*Problem description*: Repeat the following entries verbatim, apart from the pictures.

*Data provided*:
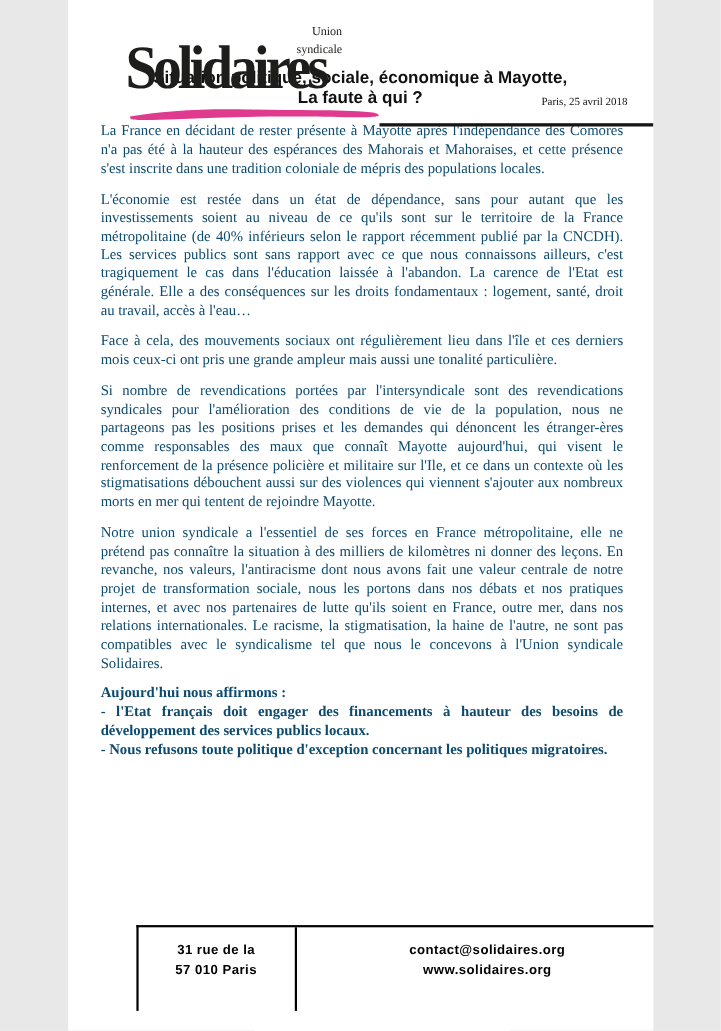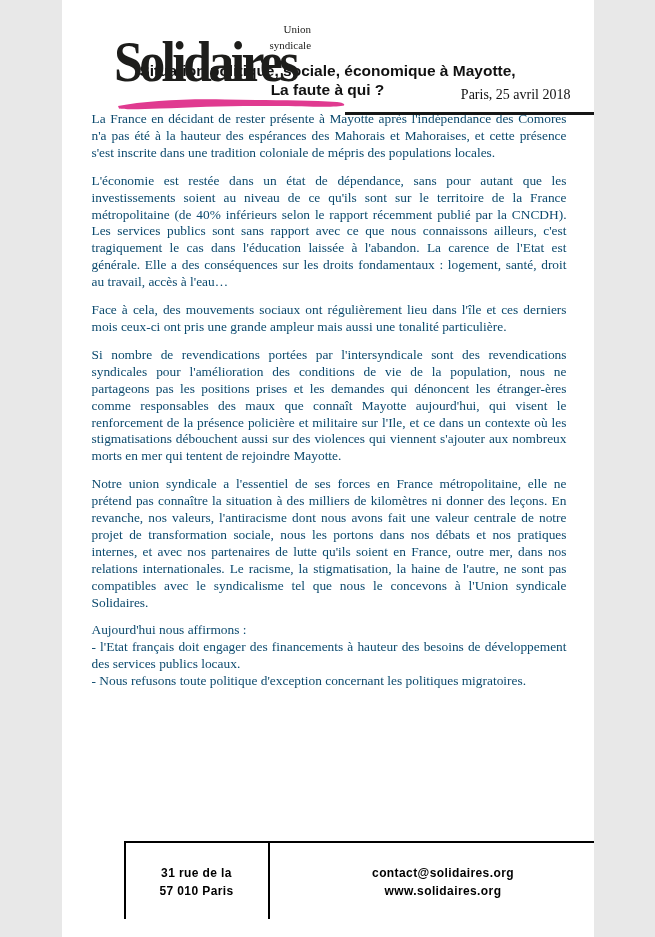--- a/index.html
+++ b/index.html
@@ -26,21 +26,21 @@
   .logo-union{
     position:absolute;left:208px;top:21px;
     font-family:"Liberation Serif", serif;
     font-size:11px;line-height:16px;
     color:#1d1d1b;
     text-align:right;
   }
   .logo-stripe{position:absolute;left:53px;top:95px;}
   .dateline{
     position:absolute;right:23px;top:87px;
-    font-size:14px;
+    font-size:10px;
     color:#111;
   }
   .header-rule{
     position:absolute;left:283px;right:0;top:112px;
     height:3px;background:#161616;
   }
   
   .title{
     margin:0;
     padding:61px 20px 0 20px;
@@ -53,37 +53,37 @@
   }
   
   .body{
     margin:12px 27px 0 30px;
     text-align:justify;
     font-size:13.4px;
     line-height:16.9px;
     color:#0c4a6e;
   }
   .body p{margin:0 0 11px 0;}
-  .affirm p{margin:0;}
+  .affirm p{margin:0;font-weight:bold;}
   
   .contact-box{
     position:absolute;left:62px;top:841px;
     width:495px;height:78px;
     border-top:2px solid #000;
     border-left:2px solid #000;
     border-right:2px solid #000;
     box-sizing:border-box;
     display:flex;
     font-family:"Liberation Sans", sans-serif;
     font-weight:bold;
     font-size:12px;line-height:18px;
     letter-spacing:0.4px;
     color:#000;
   }
-  .contact-col{padding-top:21px;box-sizing:border-box;}
+  .contact-col{padding-top:11px;box-sizing:border-box;}
   .col-address{width:144px;text-align:center;border-right:2px solid #000;}
   .col-phones{width:186px;border-right:2px solid #000;padding-left:7px;}
   .col-web{flex:1;text-align:center;}
   .phone-num{margin-left:9px;}
   .qr{position:absolute;left:572px;top:840px;}
 </style>
 </head>
 <body>
 
 <div class="page">

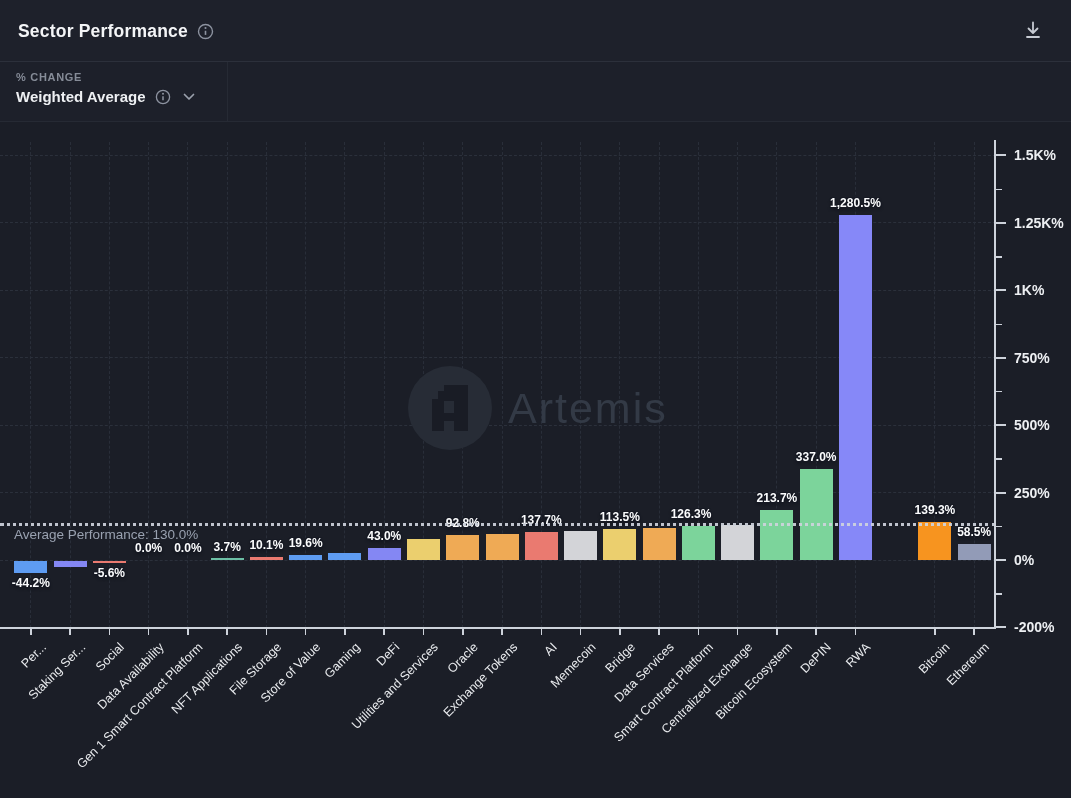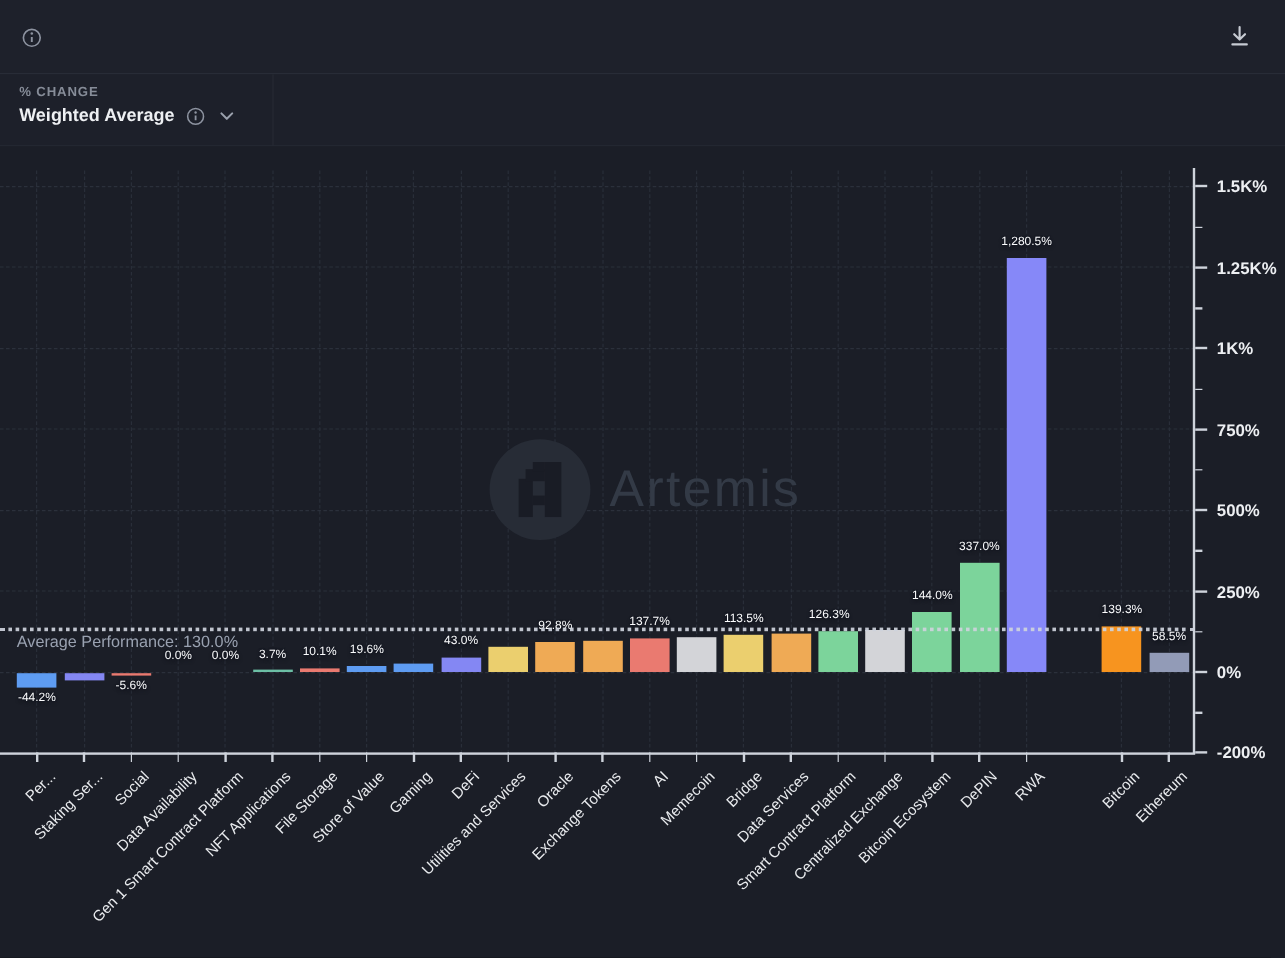--- a/index.html
+++ b/index.html
@@ -31,21 +31,21 @@
   .vgrid { position:absolute; top:20px; height:486px; width:0; border-left:1px dashed #292e39; }
   .yaxis-line { position:absolute; left:994px; top:18px; width:2px; height:488px; background:#ced3db; }
   .xaxis-line { position:absolute; left:0; top:505px; width:996px; height:2px; background:#ced3db; }
   .ytick { position:absolute; left:996px; height:2px; background:#ced3db; }
   .ytick.major { width:10px; }
   .ytick.minor { width:6px; height:1.5px; }
   .ylabel { position:absolute; left:1014px; width:56px; font-size:14px; font-weight:600; color:#edeff2; }
   .xtick { position:absolute; top:505px; width:1.5px; height:8px; background:#ced3db; }
   .bar { position:absolute; }
   .bar-label { position:absolute; transform:translateX(-50%); white-space:nowrap;
-               font-size:10px; font-weight:400; color:#fbfcfd;
+               font-size:12px; font-weight:700; color:#fbfcfd;
                text-shadow:1px 1px 0 #161923,-1px 1px 0 #161923,1px -1px 0 #161923,-1px -1px 0 #161923,0 2px 3px rgba(16,18,25,.9); }
   .cat-label { position:absolute; top:518px; white-space:nowrap; font-size:12.5px; color:#e9ebee;
                transform:rotate(-45deg); transform-origin:100% 0; }
   .avg-line { position:absolute; left:0; top:402px; width:996px; height:0;
               border-top:3px dotted #ced3dd; opacity:.92; z-index:6; }
   .avg-label { position:absolute; left:14px; top:374px; font-size:13.5px; font-weight:500; color:#99a1b0; z-index:6; }
 
   
   .watermark { position:absolute; left:408px; top:244px; display:flex; align-items:center; gap:16px;
                pointer-events:none; z-index:1; }
@@ -53,20 +53,21 @@
                align-items:center; justify-content:center; }
   .wm-text { font-size:43px; font-weight:300; color:#333a46; letter-spacing:2px; }
 </style>
 </head>
 <body>
 
 <div class="app">
 
   <div class="header">
     <div class="title-wrap">
+      <span class="title">Sector Performance</span>
       <svg class="icon-info" viewBox="0 0 16 16" fill="none">
         <circle cx="8" cy="8" r="6.6" stroke="currentColor" stroke-width="1.3"></circle>
         <line x1="8" y1="7.3" x2="8" y2="11.2" stroke="currentColor" stroke-width="1.5"></line>
         <circle cx="8" cy="4.7" r="1" fill="currentColor"></circle>
       </svg>
     </div>
     <button class="dl-btn">
       <svg viewBox="0 0 22 22" fill="none" width="22" height="22">
         <path d="M11 3.5 V13.5 M6.5 9.5 L11 14 L15.5 9.5" stroke="currentColor" stroke-width="1.8" stroke-linecap="round" stroke-linejoin="round"></path>
         <line x1="5" y1="18" x2="17" y2="18" stroke="currentColor" stroke-width="1.8" stroke-linecap="round"></line>
@@ -226,21 +227,21 @@
       <div class="cat-label" style="right: 403.88px;">Data Services</div>
       <div class="xtick" style="left: 697.64px;"></div>
       <div class="bar" style="left: 681.89px; width: 33px; height: 34.0631px; background: rgb(124, 212, 155); top: 403.937px;"></div>
       <div class="bar-label" style="left: 691px; top: 384.937px;">126.3%</div>
       <div class="cat-label" style="right: 364.61px;">Smart Contract Platform</div>
       <div class="xtick" style="left: 736.91px;"></div>
       <div class="bar" style="left: 721.16px; width: 33px; height: 34.5216px; background: rgb(211, 212, 216); top: 403.478px;"></div>
       <div class="cat-label" style="right: 325.34px;">Centralized Exchange</div>
       <div class="xtick" style="left: 776.18px;"></div>
       <div class="bar" style="left: 760.43px; width: 33px; height: 49.8136px; background: rgb(124, 212, 155); top: 388.186px;"></div>
-      <div class="bar-label" style="left: 776.93px; top: 369.186px;">144.0%</div>
+      <div class="bar-label" style="left: 776.93px; top: 369.186px;">213.7%</div>
       <div class="cat-label" style="right: 286.07px;">Bitcoin Ecosystem</div>
       <div class="xtick" style="left: 815.45px;"></div>
       <div class="bar" style="left: 799.7px; width: 33px; height: 90.8889px; background: rgb(124, 212, 155); top: 347.111px;"></div>
       <div class="bar-label" style="left: 816.2px; top: 328.111px;">337.0%</div>
       <div class="cat-label" style="right: 246.8px;">DePIN</div>
       <div class="xtick" style="left: 854.72px;"></div>
       <div class="bar" style="left: 838.97px; width: 33px; height: 345.351px; background: rgb(134, 136, 248); top: 92.6492px;"></div>
       <div class="bar-label" style="left: 855.47px; top: 73.6492px;">1,280.5%</div>
       <div class="cat-label" style="right: 207.53px;">RWA</div>
       <div class="xtick" style="left: 934.19px;"></div>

*Answer to the problem*:
--- a/index.html
+++ b/index.html
@@ -26,21 +26,21 @@
   .logo-union{
     position:absolute;left:208px;top:21px;
     font-family:"Liberation Serif", serif;
     font-size:11px;line-height:16px;
     color:#1d1d1b;
     text-align:right;
   }
   .logo-stripe{position:absolute;left:53px;top:95px;}
   .dateline{
     position:absolute;right:23px;top:87px;
-    font-size:14px;
+    font-size:10px;
     color:#111;
   }
   .header-rule{
     position:absolute;left:283px;right:0;top:112px;
     height:3px;background:#161616;
   }
   
   .title{
     margin:0;
     padding:61px 20px 0 20px;
@@ -53,37 +53,37 @@
   }
   
   .body{
     margin:12px 27px 0 30px;
     text-align:justify;
     font-size:13.4px;
     line-height:16.9px;
     color:#0c4a6e;
   }
   .body p{margin:0 0 11px 0;}
-  .affirm p{margin:0;}
+  .affirm p{margin:0;font-weight:bold;}
   
   .contact-box{
     position:absolute;left:62px;top:841px;
     width:495px;height:78px;
     border-top:2px solid #000;
     border-left:2px solid #000;
     border-right:2px solid #000;
     box-sizing:border-box;
     display:flex;
     font-family:"Liberation Sans", sans-serif;
     font-weight:bold;
     font-size:12px;line-height:18px;
     letter-spacing:0.4px;
     color:#000;
   }
-  .contact-col{padding-top:21px;box-sizing:border-box;}
+  .contact-col{padding-top:11px;box-sizing:border-box;}
   .col-address{width:144px;text-align:center;border-right:2px solid #000;}
   .col-phones{width:186px;border-right:2px solid #000;padding-left:7px;}
   .col-web{flex:1;text-align:center;}
   .phone-num{margin-left:9px;}
   .qr{position:absolute;left:572px;top:840px;}
 </style>
 </head>
 <body>
 
 <div class="page">

--- a/index.html
+++ b/index.html
@@ -31,21 +31,21 @@
   .vgrid { position:absolute; top:20px; height:486px; width:0; border-left:1px dashed #292e39; }
   .yaxis-line { position:absolute; left:994px; top:18px; width:2px; height:488px; background:#ced3db; }
   .xaxis-line { position:absolute; left:0; top:505px; width:996px; height:2px; background:#ced3db; }
   .ytick { position:absolute; left:996px; height:2px; background:#ced3db; }
   .ytick.major { width:10px; }
   .ytick.minor { width:6px; height:1.5px; }
   .ylabel { position:absolute; left:1014px; width:56px; font-size:14px; font-weight:600; color:#edeff2; }
   .xtick { position:absolute; top:505px; width:1.5px; height:8px; background:#ced3db; }
   .bar { position:absolute; }
   .bar-label { position:absolute; transform:translateX(-50%); white-space:nowrap;
-               font-size:10px; font-weight:400; color:#fbfcfd;
+               font-size:12px; font-weight:700; color:#fbfcfd;
                text-shadow:1px 1px 0 #161923,-1px 1px 0 #161923,1px -1px 0 #161923,-1px -1px 0 #161923,0 2px 3px rgba(16,18,25,.9); }
   .cat-label { position:absolute; top:518px; white-space:nowrap; font-size:12.5px; color:#e9ebee;
                transform:rotate(-45deg); transform-origin:100% 0; }
   .avg-line { position:absolute; left:0; top:402px; width:996px; height:0;
               border-top:3px dotted #ced3dd; opacity:.92; z-index:6; }
   .avg-label { position:absolute; left:14px; top:374px; font-size:13.5px; font-weight:500; color:#99a1b0; z-index:6; }
 
   
   .watermark { position:absolute; left:408px; top:244px; display:flex; align-items:center; gap:16px;
                pointer-events:none; z-index:1; }
@@ -53,20 +53,21 @@
                align-items:center; justify-content:center; }
   .wm-text { font-size:43px; font-weight:300; color:#333a46; letter-spacing:2px; }
 </style>
 </head>
 <body>
 
 <div class="app">
 
   <div class="header">
     <div class="title-wrap">
+      <span class="title">Sector Performance</span>
       <svg class="icon-info" viewBox="0 0 16 16" fill="none">
         <circle cx="8" cy="8" r="6.6" stroke="currentColor" stroke-width="1.3"></circle>
         <line x1="8" y1="7.3" x2="8" y2="11.2" stroke="currentColor" stroke-width="1.5"></line>
         <circle cx="8" cy="4.7" r="1" fill="currentColor"></circle>
       </svg>
     </div>
     <button class="dl-btn">
       <svg viewBox="0 0 22 22" fill="none" width="22" height="22">
         <path d="M11 3.5 V13.5 M6.5 9.5 L11 14 L15.5 9.5" stroke="currentColor" stroke-width="1.8" stroke-linecap="round" stroke-linejoin="round"></path>
         <line x1="5" y1="18" x2="17" y2="18" stroke="currentColor" stroke-width="1.8" stroke-linecap="round"></line>
@@ -226,21 +227,21 @@
       <div class="cat-label" style="right: 403.88px;">Data Services</div>
       <div class="xtick" style="left: 697.64px;"></div>
       <div class="bar" style="left: 681.89px; width: 33px; height: 34.0631px; background: rgb(124, 212, 155); top: 403.937px;"></div>
       <div class="bar-label" style="left: 691px; top: 384.937px;">126.3%</div>
       <div class="cat-label" style="right: 364.61px;">Smart Contract Platform</div>
       <div class="xtick" style="left: 736.91px;"></div>
       <div class="bar" style="left: 721.16px; width: 33px; height: 34.5216px; background: rgb(211, 212, 216); top: 403.478px;"></div>
       <div class="cat-label" style="right: 325.34px;">Centralized Exchange</div>
       <div class="xtick" style="left: 776.18px;"></div>
       <div class="bar" style="left: 760.43px; width: 33px; height: 49.8136px; background: rgb(124, 212, 155); top: 388.186px;"></div>
-      <div class="bar-label" style="left: 776.93px; top: 369.186px;">144.0%</div>
+      <div class="bar-label" style="left: 776.93px; top: 369.186px;">213.7%</div>
       <div class="cat-label" style="right: 286.07px;">Bitcoin Ecosystem</div>
       <div class="xtick" style="left: 815.45px;"></div>
       <div class="bar" style="left: 799.7px; width: 33px; height: 90.8889px; background: rgb(124, 212, 155); top: 347.111px;"></div>
       <div class="bar-label" style="left: 816.2px; top: 328.111px;">337.0%</div>
       <div class="cat-label" style="right: 246.8px;">DePIN</div>
       <div class="xtick" style="left: 854.72px;"></div>
       <div class="bar" style="left: 838.97px; width: 33px; height: 345.351px; background: rgb(134, 136, 248); top: 92.6492px;"></div>
       <div class="bar-label" style="left: 855.47px; top: 73.6492px;">1,280.5%</div>
       <div class="cat-label" style="right: 207.53px;">RWA</div>
       <div class="xtick" style="left: 934.19px;"></div>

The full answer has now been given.